6.3 Therefore, embodiments now envisaged in claim 1 of auxiliary request 1, like those in claim 1 of the main request, derive form a teaching which is not sufficient, i.e. it's the subject matter of claim 1 does not satisfy the requirements of Article 83 EPC because the skilled person is not sufficiently taught to carry out the invention for embodiments where the optical fibre, as unaided link in the drive chain, drives the optical system.

7. Auxiliary Request 2 - Amendments

7.1 In this request the mechanical drive chain involved in an optical system directing transmitted optical radiation from the distal end of the fibre is specified, i.e. a flexible torque cable coupled to the beam director and drivable by a motor to rotate the beam director. Therefore, a system positioned to transmit (reflected) optical radiation between the fibre and a structure to be examined is sufficiently taught. Moreover, original disclosure for the amended claim is provided by, for example, Figure 11 and the associated description. The board therefore considers Articles 123(2) and 83 EPC to be satisfied by this claim.

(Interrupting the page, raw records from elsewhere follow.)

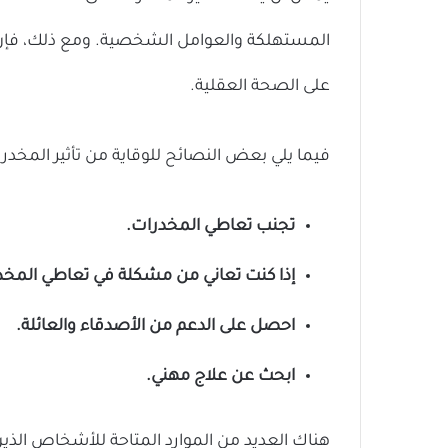
المستهلكة والعوامل الشخصية. ومع ذلك، فإن ت
على الصحة العقلية.
فيما يلي بعض النصائح للوقاية من تأثير المخدر
تجنب تعاطي المخدرات.
إذا كنت تعاني من مشكلة في تعاطي المخ
احصل على الدعم من الأصدقاء والعائلة.
ابحث عن علاج مهني.
هناك العديد من الموارد المتاحة للأشخاص الذ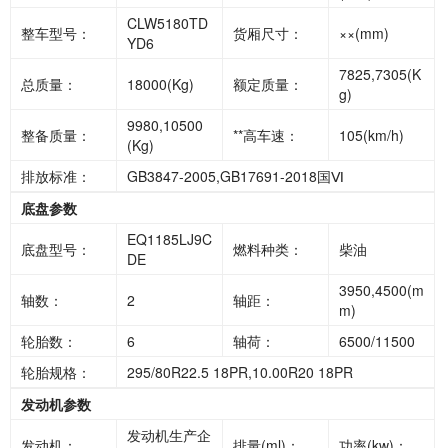
CLW5180TD
整车型号：
货厢尺寸：
××(mm)
YD6
7825,7305(K
总质量：
18000(Kg)
额定质量：
g)
9980,10500
整备质量：
**高车速：
105(km/h)
(Kg)
排放标准：
GB3847-2005,GB17691-2018国Ⅵ
底盘参数
EQ1185LJ9C
底盘型号：
燃料种类：
柴油
DE
3950,4500(m
轴数：
2
轴距：
m)
轮胎数：
6
轴荷：
6500/11500
轮胎规格：
295/80R22.5 18PR,10.00R20 18PR
发动机参数
发动机生产企
发动机：
排量(ml)：
功率(kw)：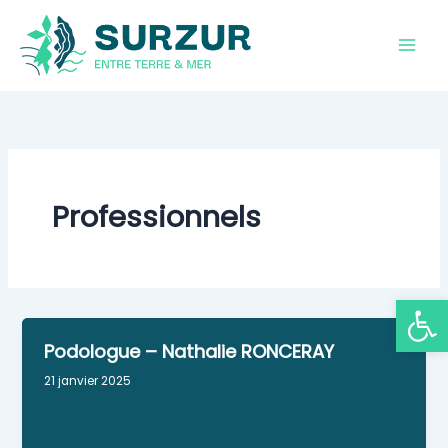
Aller
au
contenu
Professionnels
Ouvrir la
Podologue – Nathalie RONCERAY
21 janvier 2025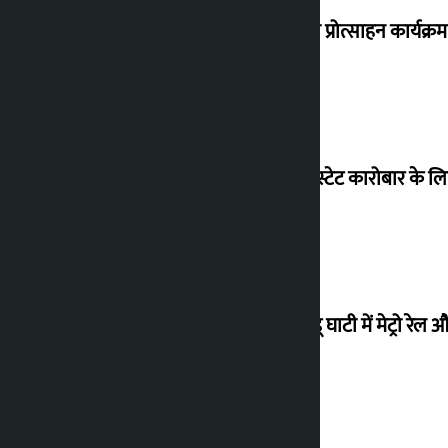
‘करदाता प्रोत्साहन कार्यक्र
रियल एस्टेट कारोबार के लि
काठमांडू घाटी में मेट्रो रेल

7.2 The reasons for refusal given in the decision under appeal are not pertinent to claim 1 of auxiliary request 2. The board has not examined the application in any other respect. In order now to give the appellant the opportunity to present its case before two instances and consequent to the corresponding request of the appellant, the board considers it appropriate to remit the case to the first instance for completion of the examination.

8. Auxiliary Requests 3 and 4

8.1 Since auxiliary request 2 is not in contravention of Article 123(2) or 83 EPC, consideration of auxiliary requests 3 and 4 in this respect is not necessary in the present decision.

ORDER

For these reasons it is decided that:

1. The decision under appeal is set aside.

2. The case is remitted to the first instance for further prosecution on the basis of claim 1 of auxiliary request 2, filed during the oral proceedings of 17 January 2006.